Apart from the electrical coupling of the graft to the host myocardium, it is also imperative to understand to what extent the engrafted cardiomyocytes contribute to the mechanical functions and impart benefit on the global hemodynamic functions of the host hearts. Although we observed cardiac functional decline in response to light in mice carrying a large graft of hiPSC-CCND2^OE/ChR2^OECM, the functional changes were associated with the onset of PVC, and it normalized when PVC was corrected. The decline of cardiac function in these animals may be caused by multiple reasons, e.g., arrhythmia, the loss of functional myocardium by light-induced inexcitability of engrafted cardiomyocytes, and lack of efficient connection between donor cells or donor/host cell interface. It is difficult to dissect individual contributions in the current study. More electrophysiological and cardiac imaging studies are necessary to precisely understand the mechanism of light-induced cardiac functional decline. However, we found it is difficult to perform cardiac imaging (such as echocardiography) and light exposure on mouse hearts simultaneously owing to the small heart size. Future studies with this optogenetic approach on large animal models are warranted to investigate electrophysiological parameters, action potential propagation, conduction velocity, channel activation time, regional wall motion, and more. Such studies would provide more detailed knowledge on the mechanisms of light-induced cardiac arrhythmia and functional changes on mice carrying the large graft of cardiomyocytes.

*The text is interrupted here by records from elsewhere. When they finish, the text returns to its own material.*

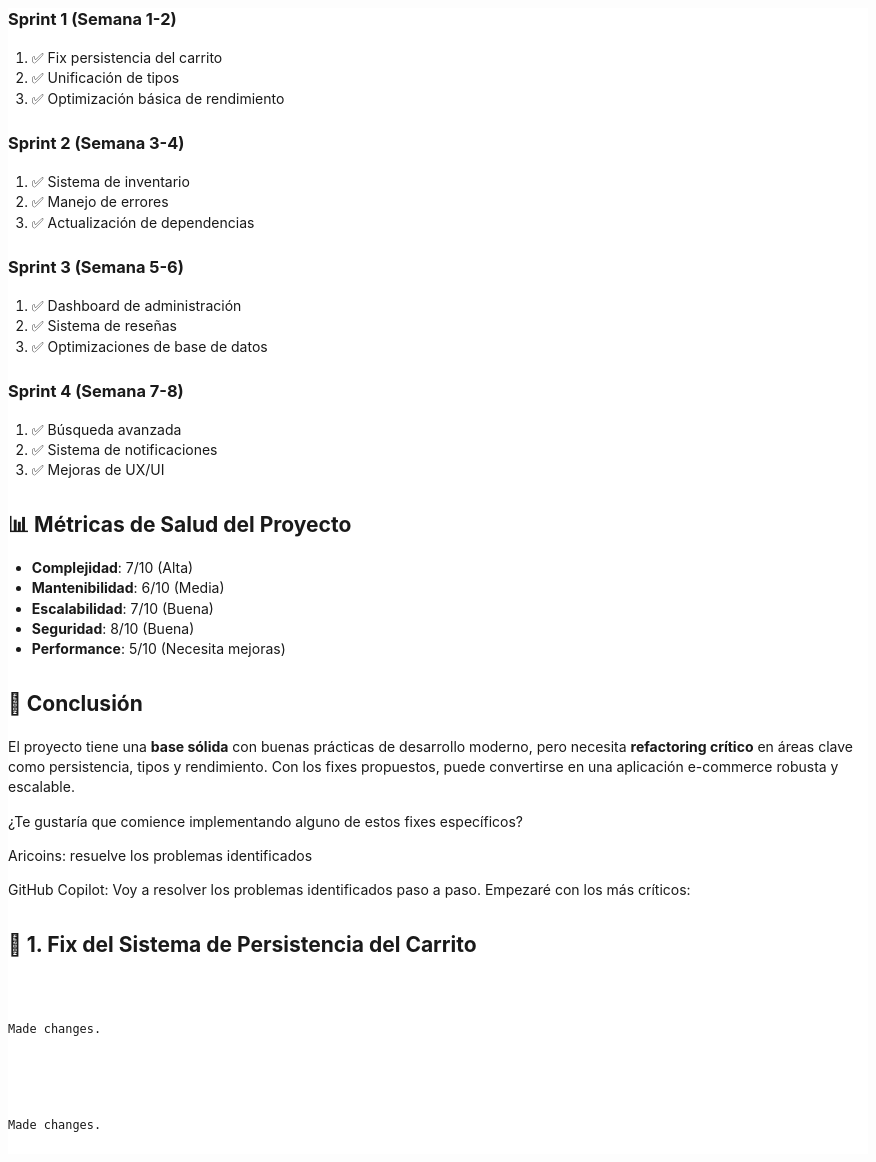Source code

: ### **Sprint 1 (Semana 1-2)**
1. ✅ Fix persistencia del carrito
2. ✅ Unificación de tipos
3. ✅ Optimización básica de rendimiento

### **Sprint 2 (Semana 3-4)**
1. ✅ Sistema de inventario
2. ✅ Manejo de errores
3. ✅ Actualización de dependencias

### **Sprint 3 (Semana 5-6)**
1. ✅ Dashboard de administración
2. ✅ Sistema de reseñas
3. ✅ Optimizaciones de base de datos

### **Sprint 4 (Semana 7-8)**
1. ✅ Búsqueda avanzada
2. ✅ Sistema de notificaciones
3. ✅ Mejoras de UX/UI

## 📊 **Métricas de Salud del Proyecto**

- **Complejidad**: 7/10 (Alta)
- **Mantenibilidad**: 6/10 (Media)
- **Escalabilidad**: 7/10 (Buena)
- **Seguridad**: 8/10 (Buena)
- **Performance**: 5/10 (Necesita mejoras)

## 🚀 **Conclusión**

El proyecto tiene una **base sólida** con buenas prácticas de desarrollo moderno, pero necesita **refactoring crítico** en áreas clave como persistencia, tipos y rendimiento. Con los fixes propuestos, puede convertirse en una aplicación e-commerce robusta y escalable.

¿Te gustaría que comience implementando alguno de estos fixes específicos?

Aricoins: resuelve los problemas identificados

GitHub Copilot: Voy a resolver los problemas identificados paso a paso. Empezaré con los más críticos:

## 🔴 **1. Fix del Sistema de Persistencia del Carrito** 
```


Made changes.


```

```


Made changes.


```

In summary, we developed the first optogenetic-based approach to control the activity of engrafted cardiomyocytes in live animals. This system can be useful to dissect the interaction between engrafted cardiomyocytes and host myocardium, and to determine the impact of engrafted cardiomyocytes on the electrophysiology and global heart function in live animals via selective and reversible modulation of the contractility of these grafted cardiomyocytes.